The value of this site is that it is representative of some of the very thick alkaline dolerites intrusive into the early Carboniferous autochthonous succession of the Teign Valley. It has a relatively well-preserved primary texture and mineralogy, as well as exhibiting vertical lithological variation due to internal fractional crystallization during cooling. Unlike similar intrusives in north Cornwall, it generally shows a granular (rather than ophitic) texture indicating contemporaneous growth of plagioclase and clinopyroxene. It is also one of the few basic intrusive bodies in south-west England from which both primary and secondary mineral phases have been analysed. This work illustrated the control of both cryptic variation in primary minerals and the nature of the host phase in influencing the composition of secondary minerals. Thus, the composition of chlorite was seen to vary according to the degree of magmatic fractionation undergone by the replaced host phase. In general terms, this body is well evolved chemically with high incompatible-element abundances, but is characteristic of, and similar to, the Upper Devonian sodic alkali dolerites of north Cornwall and Devon that define that particular chemical province of south-west England (Chapter 3). All the secondary minerals suggest very low-grade regional metamorphic conditions (greenschist or lower) during the late Carboniferous, with the growth of biotite probably representing contact K-metasomatism by the Dartmoor Granite at a later stage. The site, however, is about 650 m outside the mapped aureole of the granite, and this indicates the distance travelled by migratory solutions beyond the extent of mineralogical reconstitution of the country rocks.

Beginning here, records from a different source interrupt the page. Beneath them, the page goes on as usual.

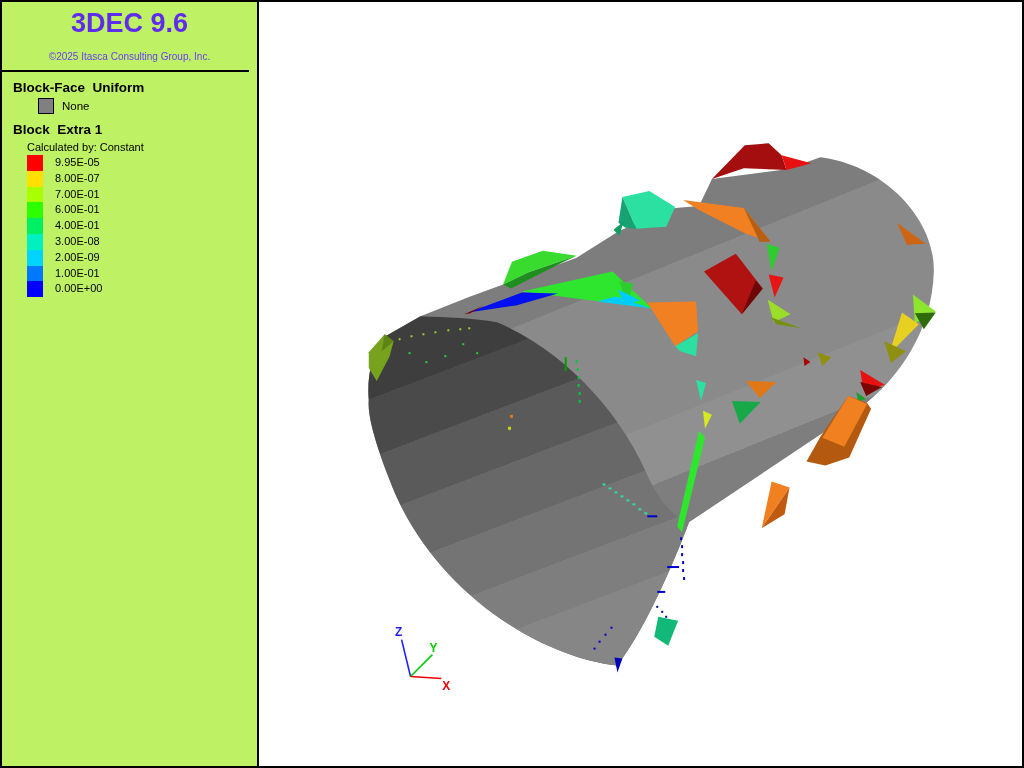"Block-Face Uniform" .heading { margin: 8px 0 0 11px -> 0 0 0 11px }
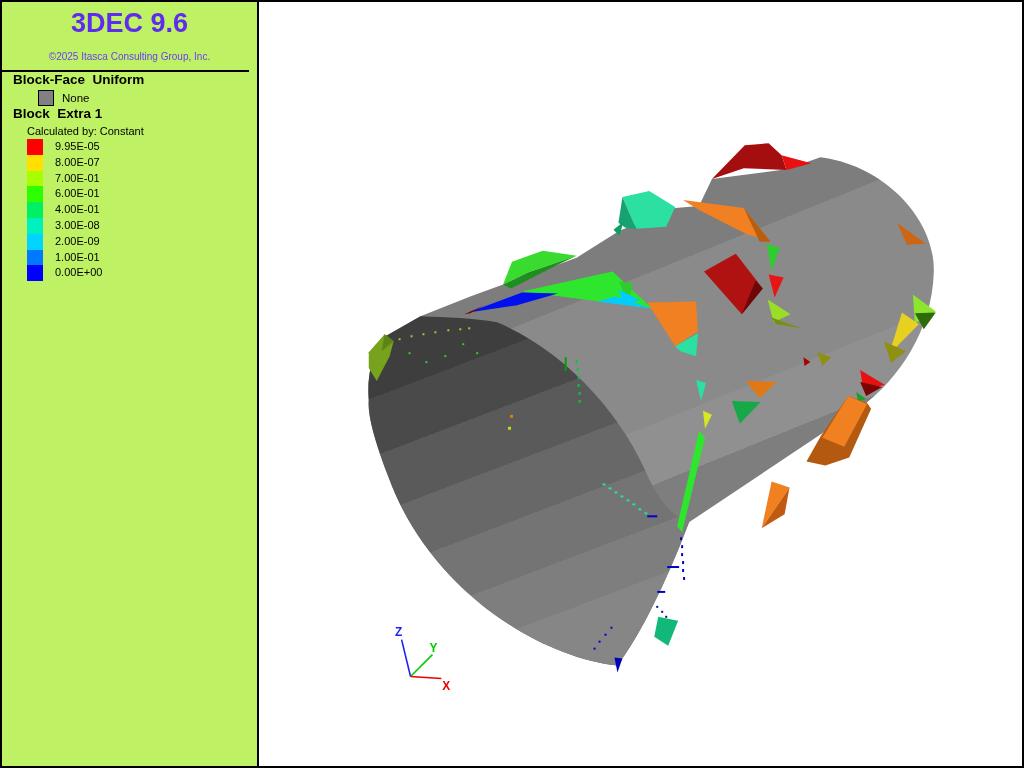"9.00E-01" div.scale-row { html: none -> <div> <span></span> <span>9.00E-01</span> </div> }
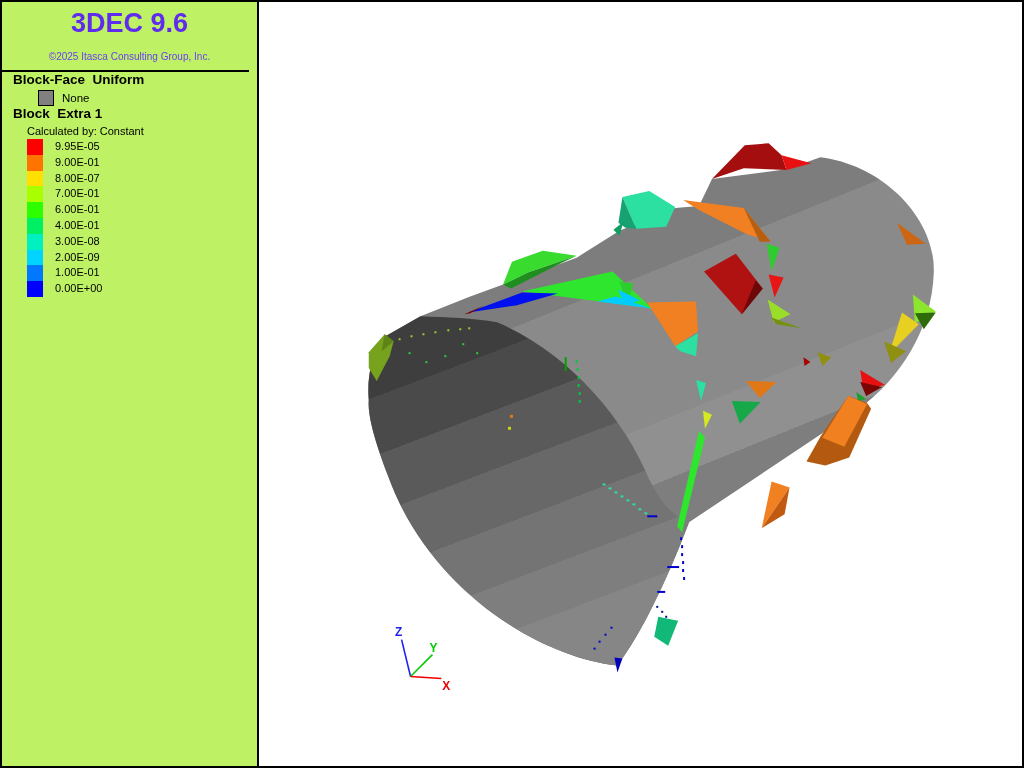"3.00E-08" span.val { text: 3.00E-08 -> 3.00E-01 }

Here a massive, 130–150 m thick, concordant doleritic intrusion (a sill) has metasomatized the adjacent marine sediments into which it was injected. This process occurred some 340 million years ago during the early Carboniferous Period. The sill is remarkable for the evidence it presents for the operation of the fractional crystallization process during consolidation. This is now represented by progressive changes in mineral assemblages and compositions from the bottom to the top of the sill, with the most-evolved portion (near the top) being the most silica rich. The same mineral from different positions within the sill also shows chemical variation from the earliest to the latest formed. The preservation here of original and later superimposed metamorphic mineral phases, has made this site the subject of much mineralogical and chemical study.